The hardships have led to a change in attitude towards the government.  We are now hearing almost universal criticism.  There seems to be a general opinion that the government is profiting from current circumstances at great cost to the ordinary people.  Fidel is still universally revered and his brother Raul generally well regarded, but the administration of the current government draws broad criticism.  And the people are voting with their feet.  From a population of about 12 million, 150,000 reportedly left last year.  Several of our hosts had immediate family members, mostly their children, who had moved to the U.S., Canada or Europe.  Some had made the harrowing overland journey from Nicaragua (where some Cubans go on “vacation”) to the U.S.

It is hard for us to know whether the government is doing its best in hard times, or in fact has some culpability.  There is currently inflation throughout the world in the price of food and other essentials, but the increases in many items in Cuba are much higher than in Canada.  The loss of Venezuelan oil has also created an energy crisis in Cuba, leading to frequent power outages which are a particular source of anger in the population.
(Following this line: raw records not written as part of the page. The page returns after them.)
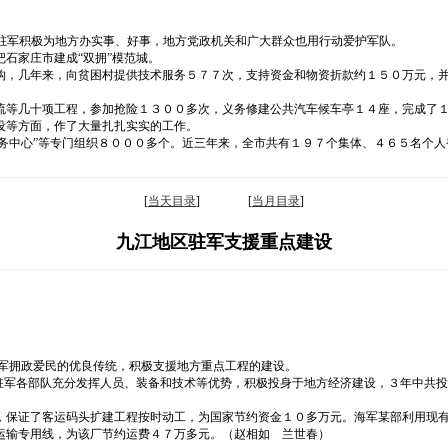
大驻军积极为地方办实事、好事，地方党政机关和广大群众也用行动爱护军队。
石家庄市建成“双拥”模范城。
钩，几年来，向贫困村提供技术服务５７７次，支持资金和物资折款约１５０万元，
流等几十项工程，参加抢险１３００多次，义务修建公共汽车候车亭１４座，完成了
设等方面，作了大量扎扎实实的工作。
服务中心”等专门组织８０００多个。近三年来，全市共有１９７个集体、４６５名个
[
当天目录
] [
当月目录
]
九江地区驻军支援重点建设
我军拥政爱民的优良传统，积极支援地方重点工程的建设。
。驻军各部队充分发挥人员、装备和技术等优势，积极投身于地方经济建设，３年中共
，保证了客运码头扩建工程按时动工，为国家节约资金１０多万元。海军某部利用现
运输专用线，为该厂节约运费４７万多元。（赵相如 兰世春）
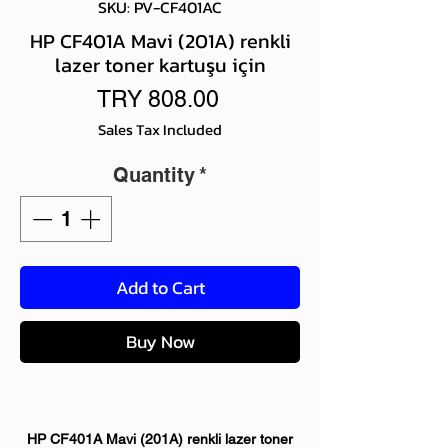
SKU: PV-CF401AC
HP CF401A Mavi (201A) renkli
lazer toner kartuşu için
Price
TRY 808.00
Sales Tax Included
Quantity
*
Add to Cart
Buy Now
HP CF401A Mavi (201A) renkli lazer toner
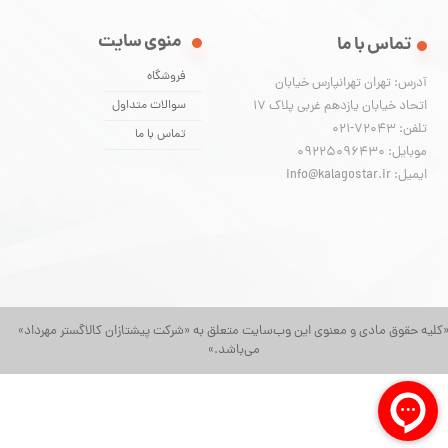
منوی سایت
تماس با ما
فروشگاه
آدرس: تهران تهرانپارس خیابان
اتحاد خیابان یازدهم غربی پلاک ۱۷
سوالات متداول
تلفن: 72043-021
تماس با ما
موبایل: 09225096430
ایمیل: info@kalagostar.ir
کلیه حقوق مادی و معنوی این وب‌سایت متعلق به «شرکت پیشتازان کالاگستر مهرداد»
می‌باشد.»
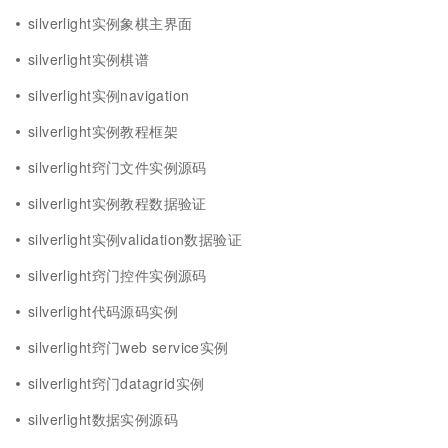
silverlight实例象棋主界面
silverlight实例棋谱
silverlight实例navigation
silverlight实例教程框架
silverlight窍门文件实例源码
silverlight实例教程数据验证
silverlight实例validation数据验证
silverlight窍门控件实例源码
silverlight代码源码实例
silverlight窍门web service实例
silverlight窍门datagrid实例
silverlight数据实例源码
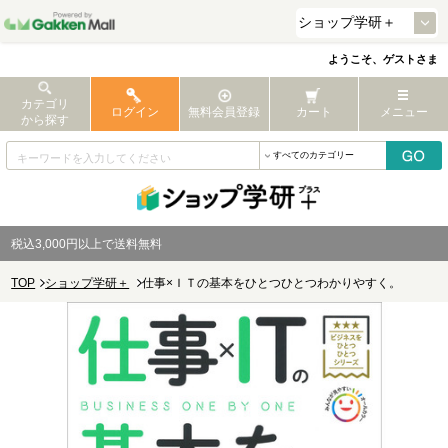
ようこそ、ゲストさま
カテゴリ
ログイン
無料会員登録
カート
メニュー
から探す
税込3,000円以上で送料無料
TOP
ショップ学研＋
仕事×ＩＴの基本をひとつひとつわかりやすく。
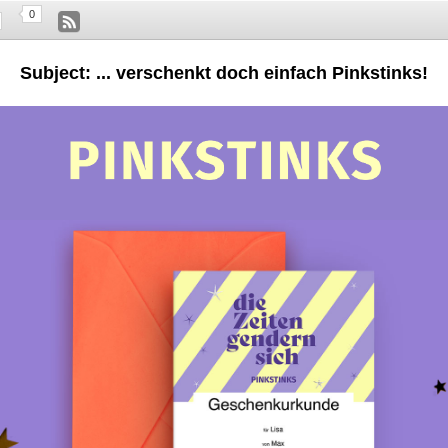
0
Subject: ... verschenkt doch einfach Pinkstinks!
Cubans give the initial impression of being easygoing and willing to make do with what they have.  However, we have had the opportunity to have discussions with many people, and once we acknowledge that we are aware of how difficult circumstances are for people, the mood often darkens.  No one appears to feel that things are going to get better, and many point to the emigration of the young as a harbinger of further decline.  It is difficult not to feel that some political change is going to come in the near future.  We only hope that the change improves the lives of Cubans, but that seems far from certain.